What you should do
After locating the line that contains "X180000000Y-64000000D01*" in the following entries, reproduce it and each later line exactly, including the last.

Collected data entries
────────────────
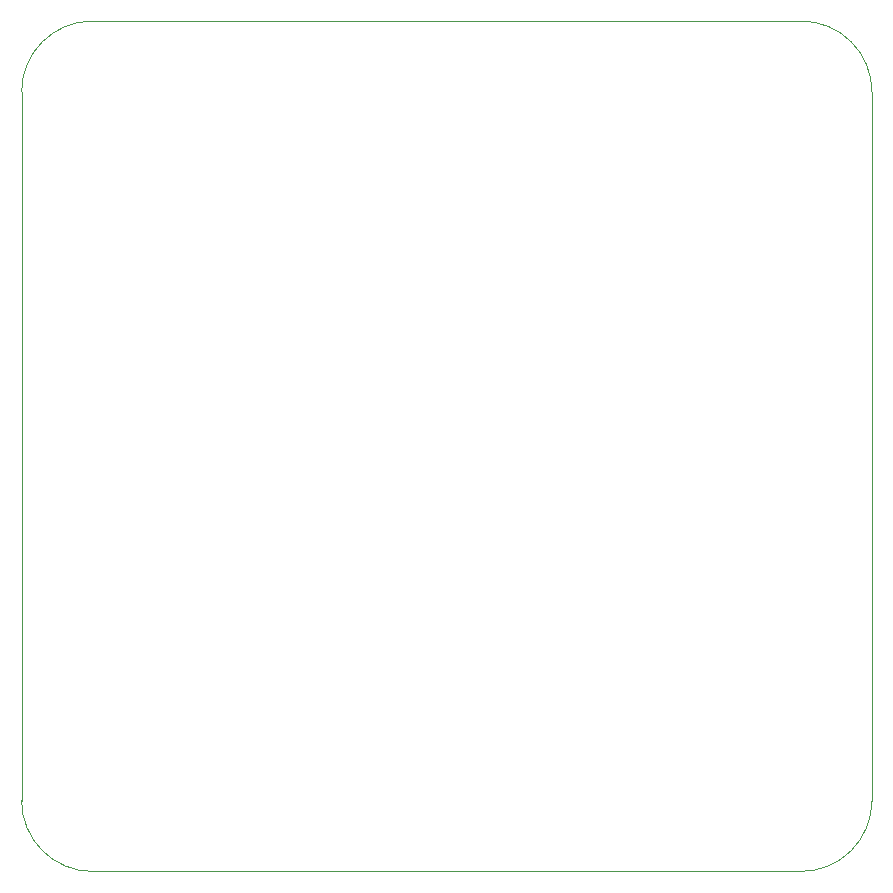
<source format=gbr>
%TF.GenerationSoftware,KiCad,Pcbnew,9.0.0*%
%TF.CreationDate,2025-05-14T11:21:04+02:00*%
%TF.ProjectId,Alarme,416c6172-6d65-42e6-9b69-6361645f7063,V0*%
%TF.SameCoordinates,Original*%
%TF.FileFunction,Profile,NP*%
%FSLAX46Y46*%
G04 Gerber Fmt 4.6, Leading zero omitted, Abs format (unit mm)*
G04 Created by KiCad (PCBNEW 9.0.0) date 2025-05-14 11:21:04*
%MOMM*%
%LPD*%
G01*
G04 APERTURE LIST*
%TA.AperFunction,Profile*%
%ADD10C,0.050000*%
%TD*%
G04 APERTURE END LIST*
D10*
X180000000Y-64000000D02*
G75*
G02*
X186000000Y-70000000I0J-6000000D01*
G01*
X186000000Y-70000000D02*
X186000000Y-130000000D01*
X180000000Y-136000000D02*
X120000000Y-136000000D01*
X114000000Y-70000000D02*
G75*
G02*
X120000000Y-64000000I6000000J0D01*
G01*
X120000000Y-64000000D02*
X180000000Y-64000000D01*
X120000000Y-136000000D02*
G75*
G02*
X114000000Y-130000000I0J6000000D01*
G01*
X114000000Y-130000000D02*
X114000000Y-70000000D01*
X186000000Y-130000000D02*
G75*
G02*
X180000000Y-136000000I-6000000J0D01*
G01*
M02*

</source>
────────────────
Exercise result
X180000000Y-64000000D01*
X120000000Y-136000000D02*
G75*
G02*
X114000000Y-130000000I0J6000000D01*
G01*
X114000000Y-130000000D02*
X114000000Y-70000000D01*
X186000000Y-130000000D02*
G75*
G02*
X180000000Y-136000000I-6000000J0D01*
G01*
M02*

</source>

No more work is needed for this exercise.